A 2 de fevereiro, no Dia da Candelária, os residentes de La Seu d'Urgell e muitos lares andorranos celebram a ocasião comendo crepes, uma tradição partilhada com partes de França. A data situa-se a meio caminho entre o solstício de inverno e o equinócio da primavera, ecoando o ponto intermédio antigo marcado pelos Santos de Todos os Santos à volta do equinócio de outono.
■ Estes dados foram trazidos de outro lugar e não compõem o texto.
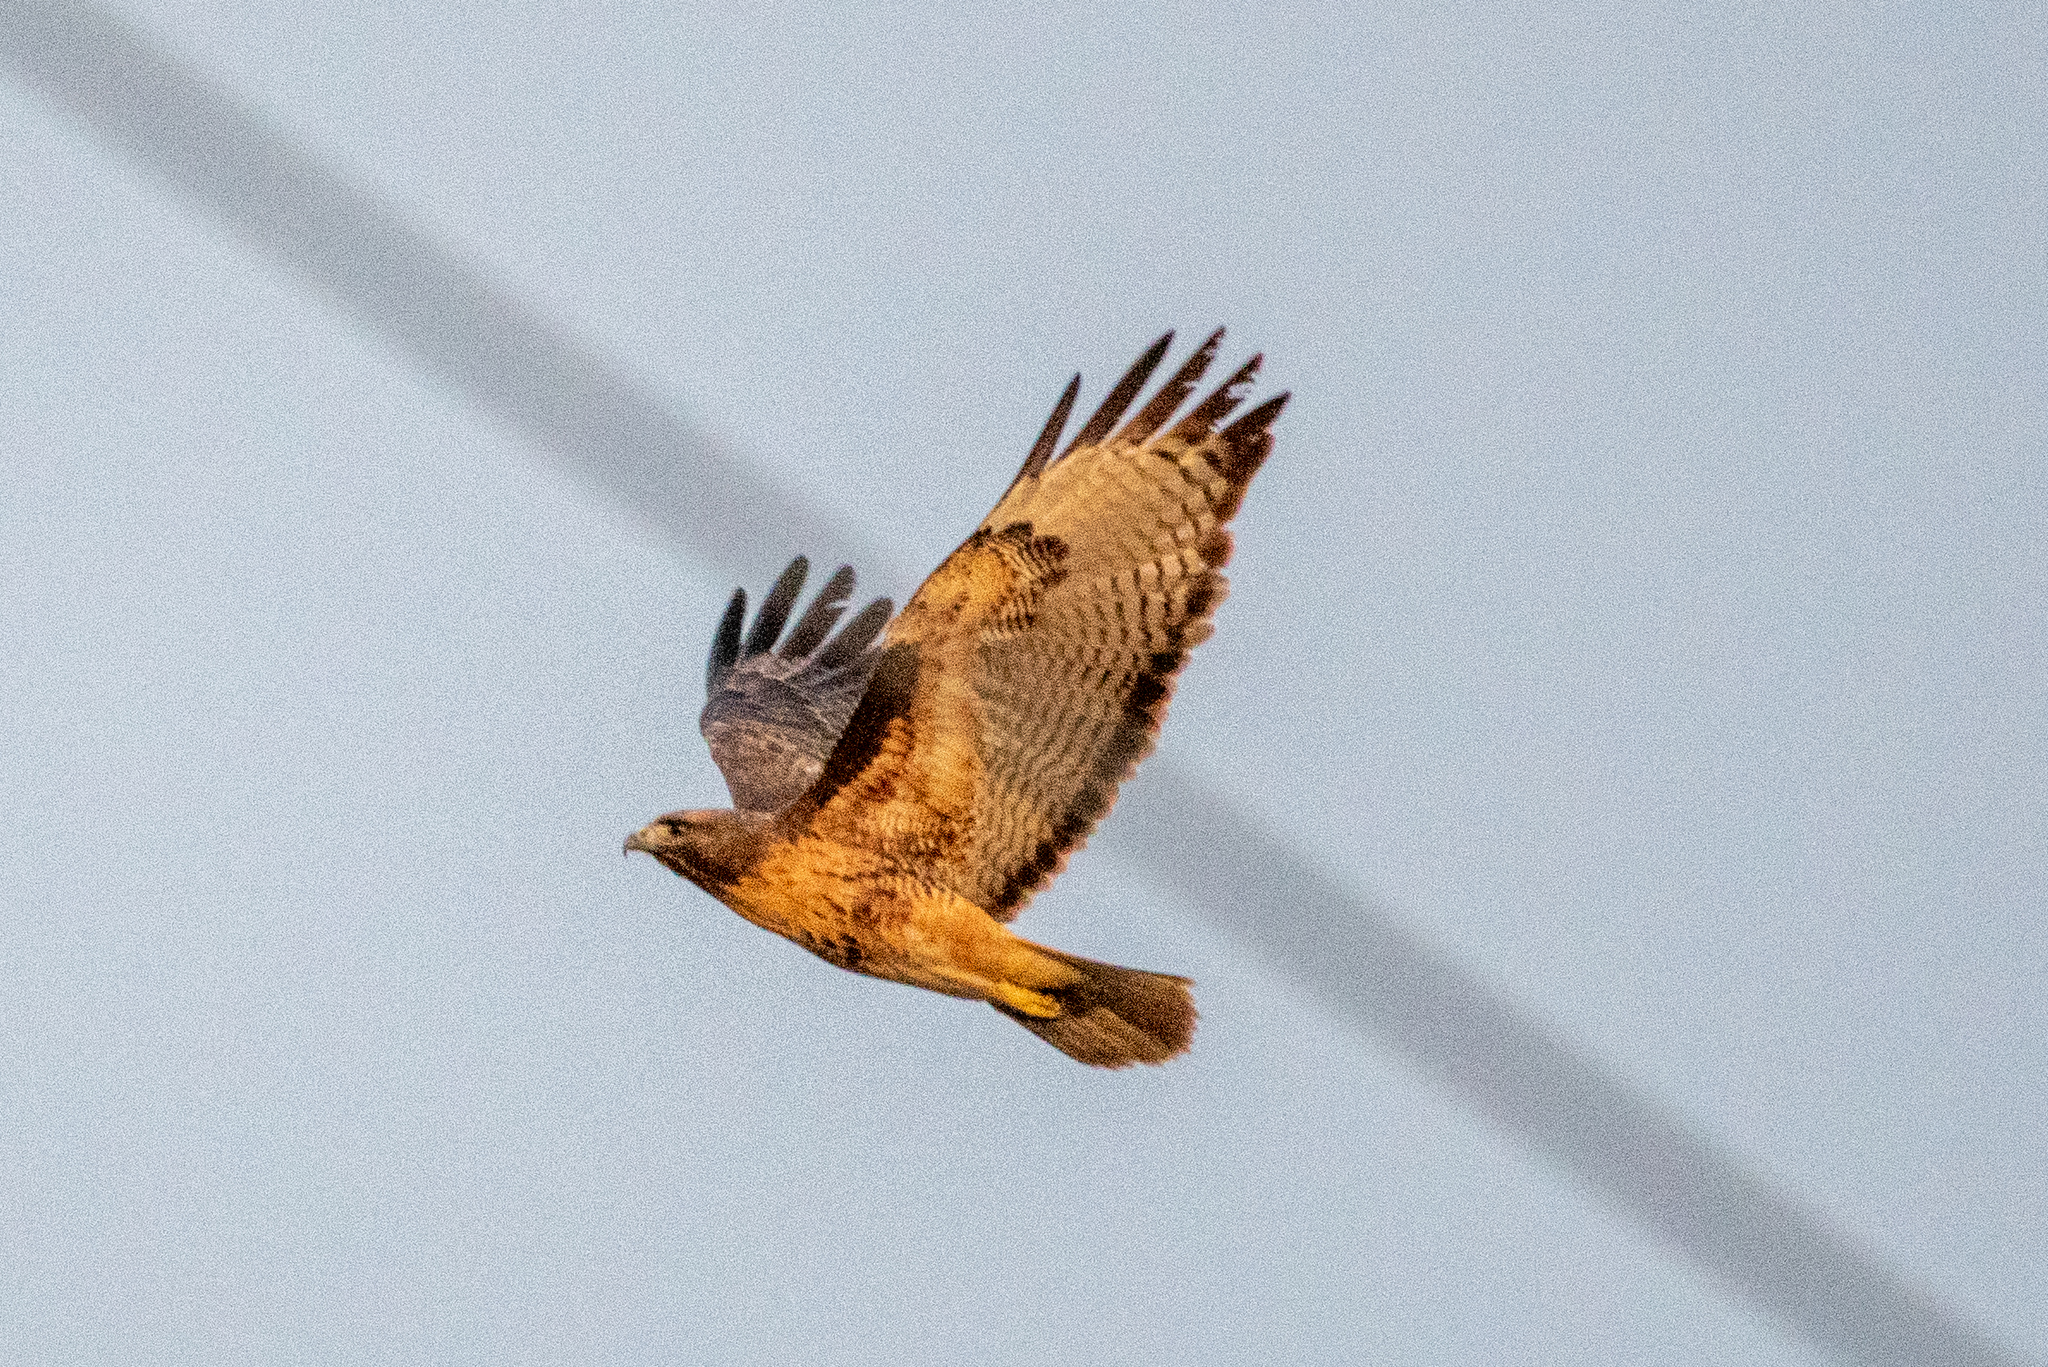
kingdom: Animalia
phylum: Chordata
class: Aves
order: Accipitriformes
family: Accipitridae
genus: Buteo
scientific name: Buteo jamaicensis
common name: Red-tailed hawk
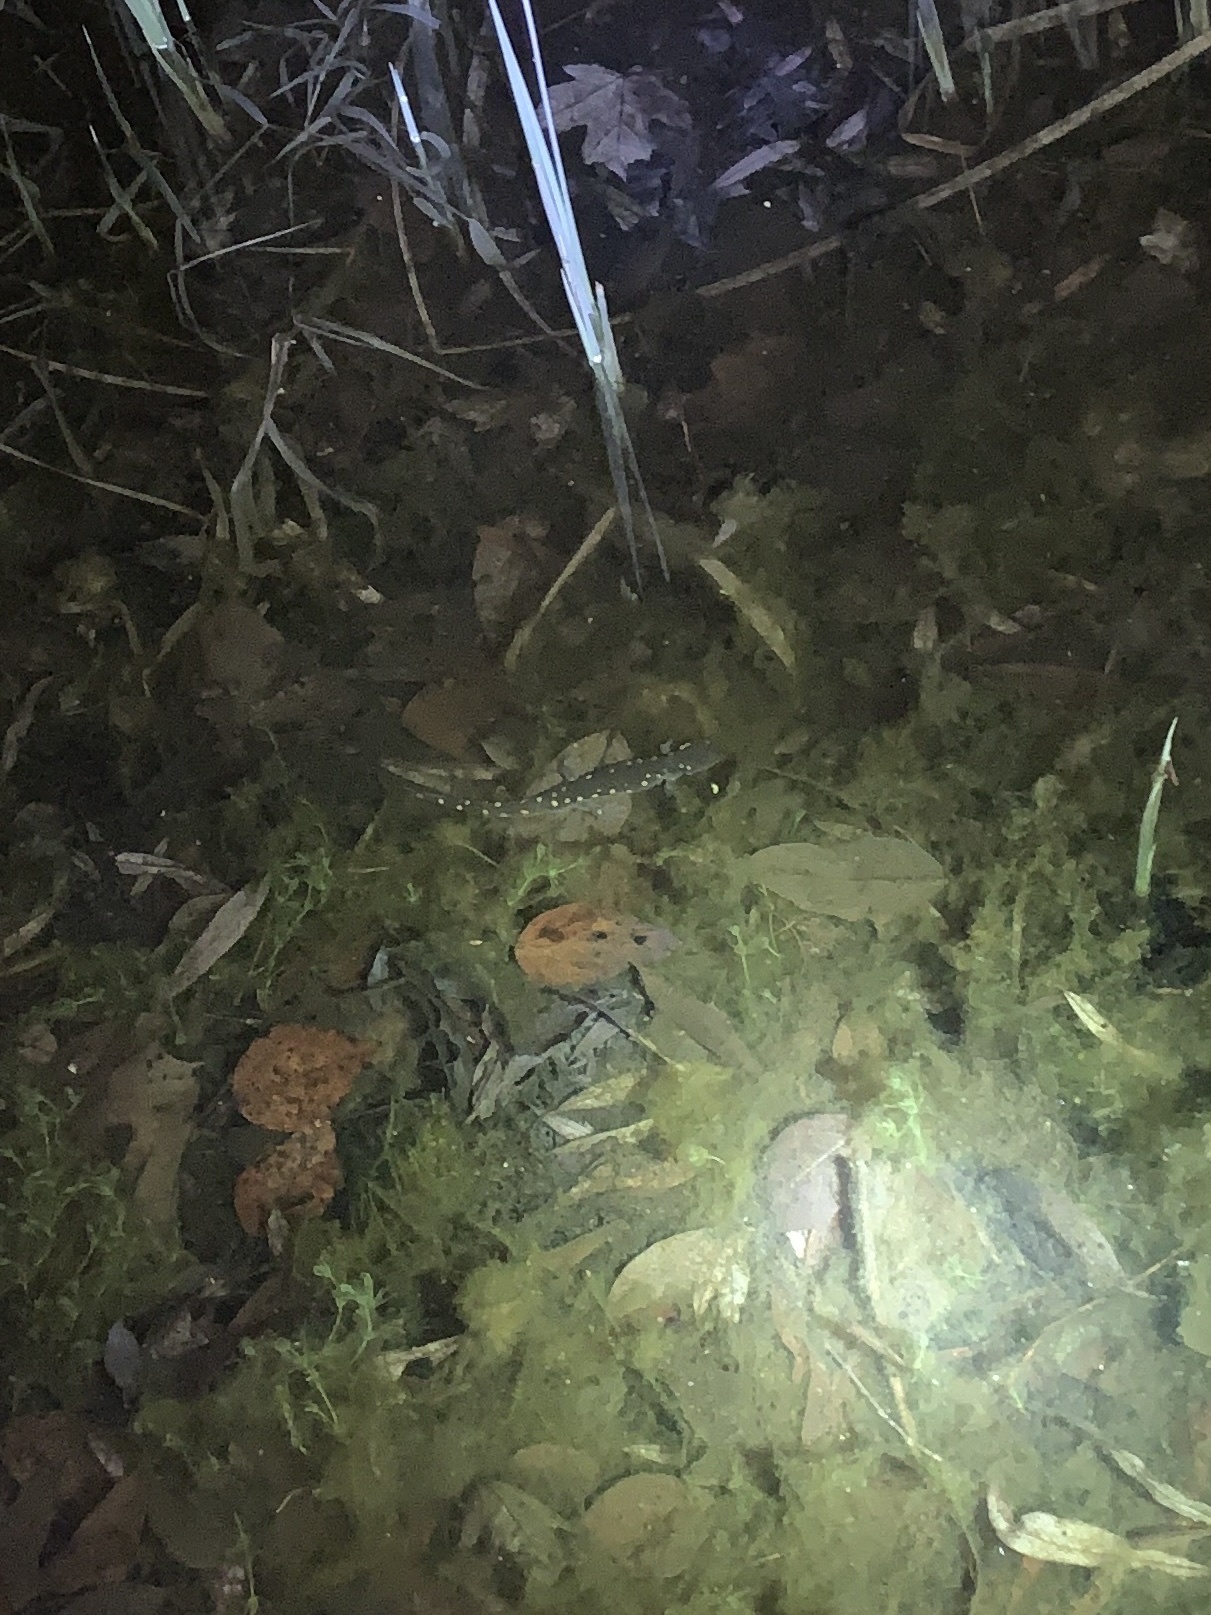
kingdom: Animalia
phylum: Chordata
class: Amphibia
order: Caudata
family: Ambystomatidae
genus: Ambystoma
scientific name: Ambystoma maculatum
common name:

Esta tradição alinha-se de perto com o Dia da Marmota em Punxsutawney, Pensilvânia, a cerca de 40 graus de latitude norte — ligeiramente a sul dos 42 graus de La Seu d'Urgell. Ambas as culturas observam o tempo para prever o destino do inverno: nos Pirenéus, se a Candelária "chora" com chuva, o inverno termina; se "ri" com sol, mais seis semanas se avizinham. As marmotas norte-americanas espelham isto — se virem a sua sombra ao emergir da hibernação, regressam por mais seis semanas; céus nublados sinalizam a primavera.
Investigações recentes destacam a sofisticação destes roedores. A bióloga suíça Sarah Marmorosch descobriu que as marmotas alpinas usam dialectos distintos nos chamamentos de alarme, variando consoante a abertura ou ventosidade do vale. Isto apoia trabalhos anteriores de uma equipa do CREAF sobre marmotas pirenaicas, que distinguem familiares conhecidos de estranhos.
A fama de Punxsutawney disparou com o filme de 1993 *Groundhog Day* — intitulado *El dia de la marmota* em catalão, mas *Atrapado en el tiempo* em espanhol. O protagonista, um jornalista que cobre o evento, revive 2 de fevereiro interminavelmente, preso num ciclo das seis da manhã. O conceito descreve agora rotinas estagnadas, desde atrasos nos comboios suburbanos a impasse partidário.
A crónica traça um paralelo com a política, onde governos e oposição falam "dialectos" incompatíveis, perpetuando o impasse. O verdadeiro progresso, sugere, viria de terreno comum ocasional — pondo fim ao ciclo eterno.